H-3 A PNEUMONIA MORTALITY MODEL BASED ON HIGHLY DETAILED ADMINISTRATIVE DATA

Friday, October 19, 2012: 1:30 PM
Regency Ballroom C (Hyatt Regency)
Health Services, and Policy Research (HSP)

Michael Rothberg, MD, MPH1, Penelope Pekow, PhD2, Aruna Priya, MA, MSc2, Marya Zilberberg, MD, MPH3, Raquel Belforti, DO2, Richard Brown, MD2, Daniel Skiest, MD2 and Peter K. Lindenauer, MD, MSc2, (1)Department of Medicine, Springfield, MA, (2)Baystate Medical Center (Tufts University), Springfield, MA, (3)University of Massachusetts, Amherst, MA

Purpose:   Clinical prediction instruments generally incorporate clinical data, whereas models derived from administrative data make use of information coded at discharge.  We constructed a mortality model derived from highly detailed administrative data acquired during the first 48 hours of admission.

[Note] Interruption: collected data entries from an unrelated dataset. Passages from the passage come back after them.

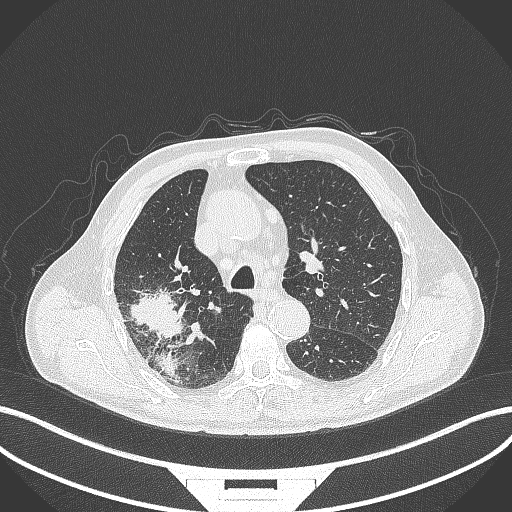
Chest CT, one axial slice. Position 284 of 429 along the scan axis. Reconstruction kernel B70f. Lung window (W 1500 / L -600 HU). 1 mm slice thickness. 512 × 512 image matrix, field of view 400 × 400 mm. Patient: male, 72 years. Case-level facts recorded for this patient, not image findings: clinical TNM (as recorded): T3 N2 M0.
Outlined on this slice (rectangle marked by the reading radiologist):
- lung tumour (recorded histology: adenocarcinoma): bounding box <128,291,188,340> (left, top, right, bottom; pixels)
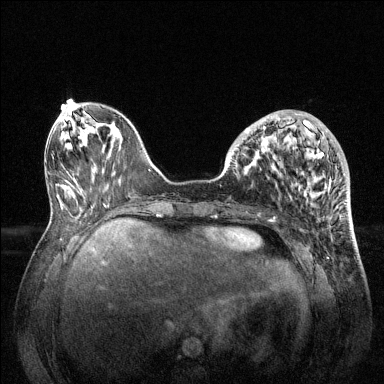
Breast MRI (dynamic contrast-enhanced), one axial slice. Slice 47 of 144 in the series (ordered by position). Dynamic contrast-enhanced series, time point 2 of 6 at this slice position (early post-contrast). 1.5 T. TE 1.6 ms, TR 4.6 ms. 384 × 384 image matrix. Female patient.
Structures marked on this image (semi-automatic segmentation, software-assisted and operator-edited):
- enhancing-tissue mask used for the functional tumour volume (all voxels passing the contrast-enhancement thresholds inside the analysis volume; usually the tumour): bounding box <228,113,346,204> (left, top, right, bottom; pixels)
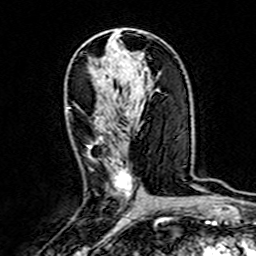
Breast MRI (dynamic contrast-enhanced), one axial slice; position 84 of 160 along the scan axis; cropped to one breast; dynamic contrast-enhanced series, time point 2 of 7 at this slice position (early post-contrast); 3 T; TE 4.6 ms, TR 7.4 ms; 256 × 256 image matrix, field of view 144 × 144 mm. Female patient.
Outlined on this slice (semi-automatic segmentation, software-assisted and operator-edited):
- enhancing-tissue mask used for the functional tumour volume (all voxels passing the contrast-enhancement thresholds inside the analysis volume; usually the tumour): bounding box (x1, y1, x2, y2) in pixels: (87, 136, 133, 194)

Methods:   Our dataset included information on all patients aged ≥18 years with a principal diagnosis of pneumonia or a secondary diagnosis of pneumonia paired with a principal diagnosis of sepsis, respiratory failure/arrest or influenza, who were admitted between 07/01/07 and 06/30/10 to 347 hospitals that participated in Premier's Perspective database.  The dataset was divided into a derivation and validation set.  We derived an HGLM inpatient mortality model that included patient demographics, co-morbidities, acute and chronic medications, therapies and diagnostic tests administered in the first 48 hours of admission as well as interaction effects.  The final model was applied to the validation set.

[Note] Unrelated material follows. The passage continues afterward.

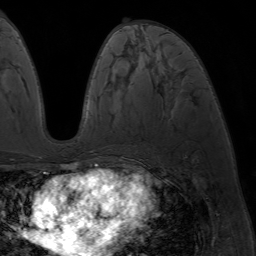
Breast MRI (dynamic contrast-enhanced), one axial slice; cropped to one breast; dynamic contrast-enhanced series, time point 2 of 7 at this slice position (early post-contrast); 1.5 T; TE 4.2 ms, TR 6.8 ms; 256 × 256 image matrix, field of view 230 × 230 mm. Female patient.
Outlined on this slice (semi-automatic segmentation, software-assisted and operator-edited):
- enhancing-tissue mask used for the functional tumour volume (all voxels passing the contrast-enhancement thresholds inside the analysis volume; usually the tumour): bounding box [x1, y1, x2, y2] px = [86, 164, 94, 173]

Results:   The dataset included 200,870 patients in the derivation cohort and 50,037 patients in the validation cohort.  In the final multivariable model, 3 demographic factors, 27 comorbidities, 40 medications, 8 diagnostic tests and 10 treatments within the first 48 hours were associated with mortality.  The strongest predictors of mortality were early vasopressors (OR 1.79), early non-invasive ventilation (OR 1.59), and early bicarbonate treatment (OR 1.70).  The model had a c-statistic of 0.85 in both the derivation and validation cohorts.  In the validation cohort, deciles of predicted risk ranged from 0.4% to 33.9% with observed risk over the same deciles from 0.1% to 33.4%. 

Conclusions:   A multivariable mortality model based on highly detailed administrative data available during the first 48 hours of hospitalization had good discrimination and calibration.  The model could be used for risk-adjustment in observational studies.